Directions:
Please output every entry below exactly as written, leaving out any pictures.

Records to process:
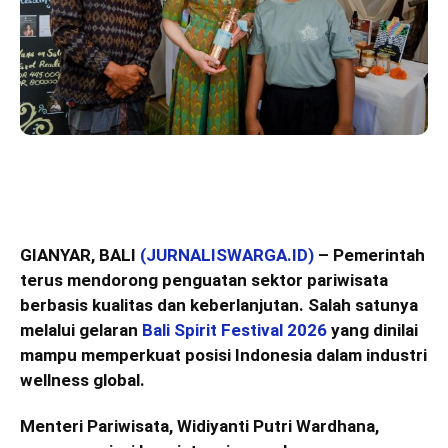
GIANYAR, BALI
(JURNALISWARGA.ID)
– Pemerintah
terus mendorong penguatan sektor pariwisata
berbasis kualitas dan keberlanjutan. Salah satunya
melalui gelaran
Bali Spirit Festival 2026
yang dinilai
mampu memperkuat posisi Indonesia dalam industri
wellness global.
Menteri Pariwisata, Widiyanti Putri Wardhana,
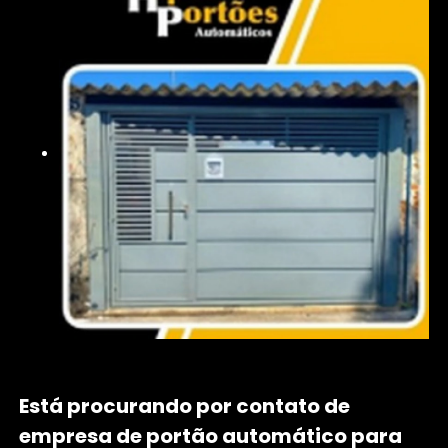
Está procurando por contato de
empresa de portão automático para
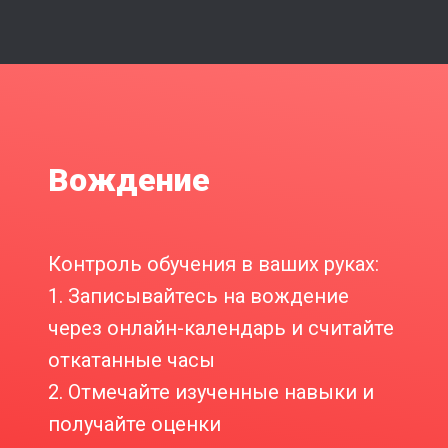
Вождение
Контроль обучения в ваших руках:
1. Записывайтесь на вождение
через онлайн-календарь и считайте
откатанные часы
2. Отмечайте изученные навыки и
получайте оценки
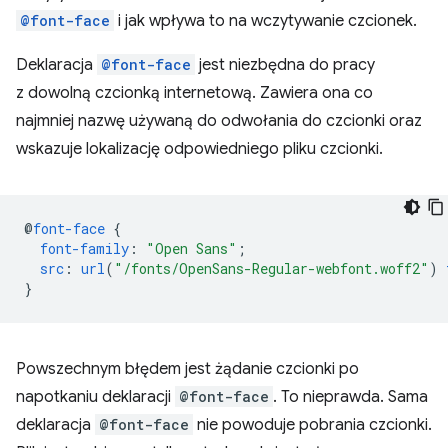
@font-face
i jak wpływa to na wczytywanie czcionek.
Deklaracja
@font-face
jest niezbędna do pracy
z dowolną czcionką internetową. Zawiera ona co
najmniej nazwę używaną do odwołania do czcionki oraz
wskazuje lokalizację odpowiedniego pliku czcionki.
@
font-face
{
font-family
:
"Open Sans"
;
src
:
url
(
"/fonts/OpenSans-Regular-webfont.woff2"
)
}
Powszechnym błędem jest żądanie czcionki po
napotkaniu deklaracji
@font-face
. To nieprawda. Sama
deklaracja
@font-face
nie powoduje pobrania czcionki.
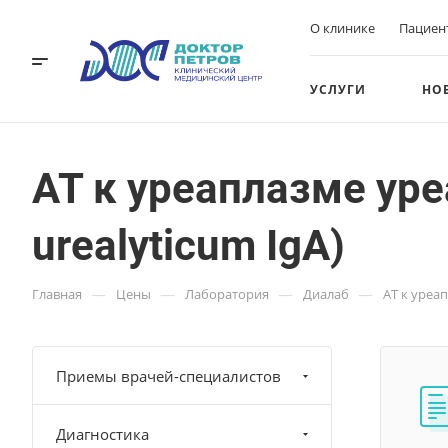
О клинике
Пациен
УСЛУГИ
НО
АТ к уреаплазме уре
urealyticum IgA)
—
—
—
—
Главная
Цены
Лаборатория
Диалаб
АТ к уреап
Приемы врачей-специалистов
Диагностика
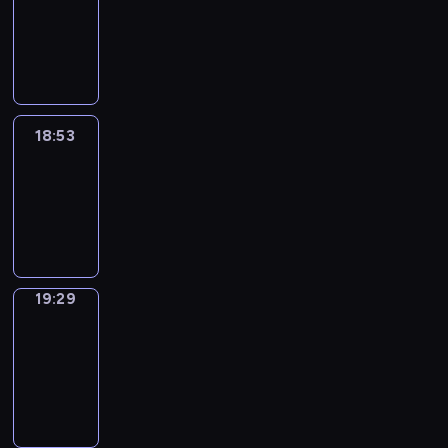
18:43
-
18:53
18:53
Life
Around
18:53
-
19:29
19:29
Get
a
Call
19:29
-
19:33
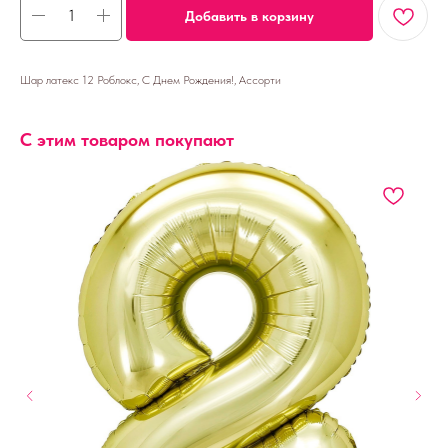
Добавить в корзину
Шар латекс 12 Роблокс, С Днем Рождения!, Ассорти
С этим товаром покупают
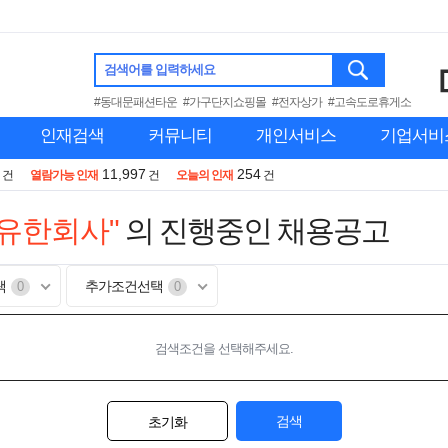
검색어를 입력하세요
#동대문패션타운
#가구단지쇼핑몰
#전자상가
#고속도로휴게소
인재검색
커뮤니티
개인서비스
기업서비
11,997
254
건
열람가능 인재
건
오늘의 인재
건
유한회사"
의 진행중인 채용공고
택
추가조건선택
0
0
검색조건을 선택해주세요.
검색
초기화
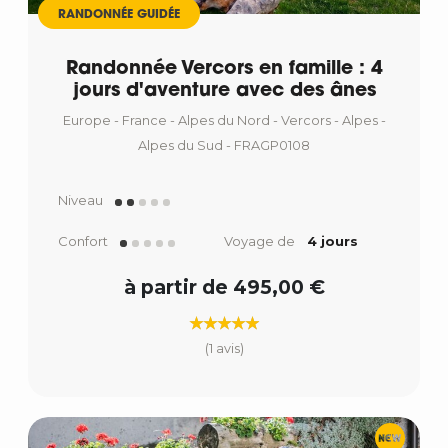
RANDONNÉE GUIDÉE
Randonnée Vercors en famille : 4
jours d'aventure avec des ânes
Europe - France - Alpes du Nord - Vercors - Alpes -
Alpes du Sud - FRAGP0108
Niveau
Confort
Voyage de
4 jours
à partir de 495,00 €
(1 avis)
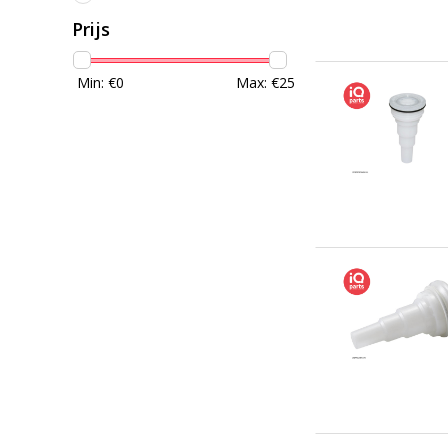
Prijs
Min: €
0
Max: €
25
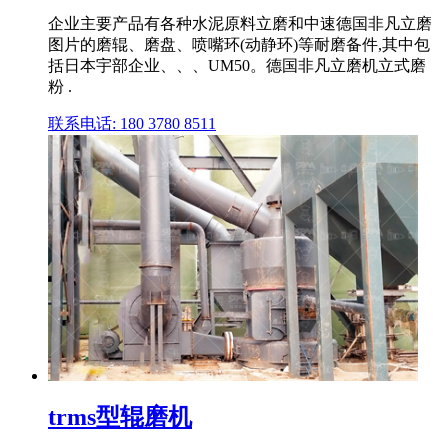
企业主要产品有各种水泥原料立磨和中速德国非凡立磨
图片的磨辊、磨盘、喷嘴环(动静环)等耐磨备件,其中包
括日本宇部企业、、、UM50。德国非凡立磨机立式磨
粉 .
联系电话: 180 3780 8511
trms型辊磨机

Answer for this exercise:
GIANYAR, BALI
(JURNALISWARGA.ID)
– Pemerintah
terus mendorong penguatan sektor pariwisata
berbasis kualitas dan keberlanjutan. Salah satunya
melalui gelaran
Bali Spirit Festival 2026
yang dinilai
mampu memperkuat posisi Indonesia dalam industri
wellness global.
Menteri Pariwisata, Widiyanti Putri Wardhana,
Está procurando por contato de
empresa de portão automático para
Вождение
Контроль обучения в ваших руках:
1. Записывайтесь на вождение
через онлайн-календарь и считайте
откатанные часы
2. Отмечайте изученные навыки и
получайте оценки
@font-face
i jak wpływa to na wczytywanie czcionek.
Deklaracja
@font-face
jest niezbędna do pracy
z dowolną czcionką internetową. Zawiera ona co
najmniej nazwę używaną do odwołania do czcionki oraz
wskazuje lokalizację odpowiedniego pliku czcionki.
@
font-face
{
font-family
:
"Open Sans"
;
src
:
url
(
"/fonts/OpenSans-Regular-webfont.woff2"
)
}
Powszechnym błędem jest żądanie czcionki po
napotkaniu deklaracji
@font-face
. To nieprawda. Sama
deklaracja
@font-face
nie powoduje pobrania czcionki.
О клинике
Пациен
УСЛУГИ
НО
АТ к уреаплазме уре
urealyticum IgA)
—
—
—
—
Главная
Цены
Лаборатория
Диалаб
АТ к уреап
Приемы врачей-специалистов
Диагностика
18:43
-
18:53
18:53
Life
Around
18:53
-
19:29
19:29
Get
a
Call
19:29
-
19:33
Добавить в корзину
Шар латекс 12 Роблокс, С Днем Рождения!, Ассорти
С этим товаром покупают
검색어를 입력하세요
#동대문패션타운
#가구단지쇼핑몰
#전자상가
#고속도로휴게소
인재검색
커뮤니티
개인서비스
기업서비
11,997
254
건
열람가능 인재
건
오늘의 인재
건
유한회사"
의 진행중인 채용공고
택
추가조건선택
0
0
검색조건을 선택해주세요.
검색
초기화
RANDONNÉE GUIDÉE
Randonnée Vercors en famille : 4
jours d'aventure avec des ânes
Europe - France - Alpes du Nord - Vercors - Alpes -
Alpes du Sud - FRAGP0108
Niveau
Confort
Voyage de
4 jours
à partir de 495,00 €
(1 avis)
Prijs
Min: €
0
Max: €
25
企业主要产品有各种水泥原料立磨和中速德国非凡立磨
图片的磨辊、磨盘、喷嘴环(动静环)等耐磨备件,其中包
括日本宇部企业、、、UM50。德国非凡立磨机立式磨
粉 .
联系电话: 180 3780 8511
trms型辊磨机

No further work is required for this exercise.